Historical Conceptions of Man
- Classical Philosophy: Greek ideas are preserved; the human body and soul are perfected if state laws and the church are obeyed.
- Protagoras: “Man is the measure of all things; things are for you as you look like they are and for me as I seem.”
- Socrates: The essence of man is his soul, understood as reason.
- Plato: Man consists of soul and body, where the body is the prison and tomb of the soul, and the soul belongs to the world of ideas.
- Aristotle: The soul and body are not separate but united (hylomorphic theory).
- Christianity: Retains the classic concept.
- St. Augustine: Defines man as being for love.
- Scholasticism: Old mainstream media (represented by Thomas Aquinas).
- Renaissance: Man is a natural being within the forces of nature and against nature’s forces in general.
- Karl Marx: Man is a natural being alienated from his own power.
- Ernst Cassirer (Kantianism): Man is a symbolic animal.
- Herbert Marcuse (in his book “One-Dimensional Man”): Man, in the technological world, lives in a society structured with a single dimension: technological progress.
- Structuralism: The structure is a set of laws that define a field of objects by establishing relationships between them and specifying their behavior (represented by Lévi-Strauss).
- Existentialism: Man is an individual being who bears a problem.
- Patristics: Qualified individuals with intellectual excellence and integrity, who promoted and preserved the faith of Christians.

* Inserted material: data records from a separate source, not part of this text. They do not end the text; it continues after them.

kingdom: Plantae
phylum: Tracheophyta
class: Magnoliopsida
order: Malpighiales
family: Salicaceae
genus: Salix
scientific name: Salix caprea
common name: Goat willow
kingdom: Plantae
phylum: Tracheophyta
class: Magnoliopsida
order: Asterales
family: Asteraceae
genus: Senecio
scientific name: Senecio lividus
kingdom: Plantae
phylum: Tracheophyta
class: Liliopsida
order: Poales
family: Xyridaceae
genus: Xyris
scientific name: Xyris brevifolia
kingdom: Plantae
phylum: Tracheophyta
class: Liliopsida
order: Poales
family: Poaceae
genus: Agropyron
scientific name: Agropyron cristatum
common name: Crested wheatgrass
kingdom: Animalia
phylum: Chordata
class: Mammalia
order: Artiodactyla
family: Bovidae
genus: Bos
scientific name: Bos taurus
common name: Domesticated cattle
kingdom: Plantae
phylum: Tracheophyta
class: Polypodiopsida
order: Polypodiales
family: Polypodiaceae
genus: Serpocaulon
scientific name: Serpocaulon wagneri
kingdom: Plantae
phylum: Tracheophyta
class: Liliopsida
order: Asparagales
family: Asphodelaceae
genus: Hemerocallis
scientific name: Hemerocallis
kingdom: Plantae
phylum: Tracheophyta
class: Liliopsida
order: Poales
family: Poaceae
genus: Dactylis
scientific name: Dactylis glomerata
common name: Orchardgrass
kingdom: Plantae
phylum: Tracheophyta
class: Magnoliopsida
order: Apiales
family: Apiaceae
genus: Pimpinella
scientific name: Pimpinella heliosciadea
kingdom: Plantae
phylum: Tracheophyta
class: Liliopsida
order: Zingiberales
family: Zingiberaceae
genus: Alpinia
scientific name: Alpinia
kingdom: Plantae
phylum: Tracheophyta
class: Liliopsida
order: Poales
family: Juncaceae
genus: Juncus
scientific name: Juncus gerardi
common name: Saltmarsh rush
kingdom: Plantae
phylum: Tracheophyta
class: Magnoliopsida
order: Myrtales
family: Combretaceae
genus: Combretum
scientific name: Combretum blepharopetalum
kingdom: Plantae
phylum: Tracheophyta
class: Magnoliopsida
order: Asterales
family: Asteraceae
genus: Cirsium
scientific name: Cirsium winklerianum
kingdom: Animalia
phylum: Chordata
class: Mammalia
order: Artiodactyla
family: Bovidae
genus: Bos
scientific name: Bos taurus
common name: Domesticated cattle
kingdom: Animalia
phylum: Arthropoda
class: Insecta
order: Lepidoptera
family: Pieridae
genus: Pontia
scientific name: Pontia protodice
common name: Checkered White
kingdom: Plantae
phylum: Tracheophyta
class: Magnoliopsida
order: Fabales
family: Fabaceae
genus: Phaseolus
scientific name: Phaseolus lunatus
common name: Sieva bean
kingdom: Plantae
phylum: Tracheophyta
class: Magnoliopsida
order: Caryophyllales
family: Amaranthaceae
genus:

Life, World, and Related Concepts
- Life: Immanent movement.
- Biological Aspect: Comprises the operations that the living can execute by their very nature as living beings.
- Psychological Aspect: Comprises the phenomena related to consciousness.
- Socio-cultural Aspect: People with power and capability will to surpass themselves.
- World: Entity or group of entities studied by science as a set of directions and relationships centered on the individual.
- Circumstance: Limited set of possibilities among which the individual has to decide.
- Situation: Role each individual plays in a given circumstance.
- Sanction: Promise of reward or threat of punishment for those who observe or infringe the law.
- Legal Rules: Rules designed to protect justice.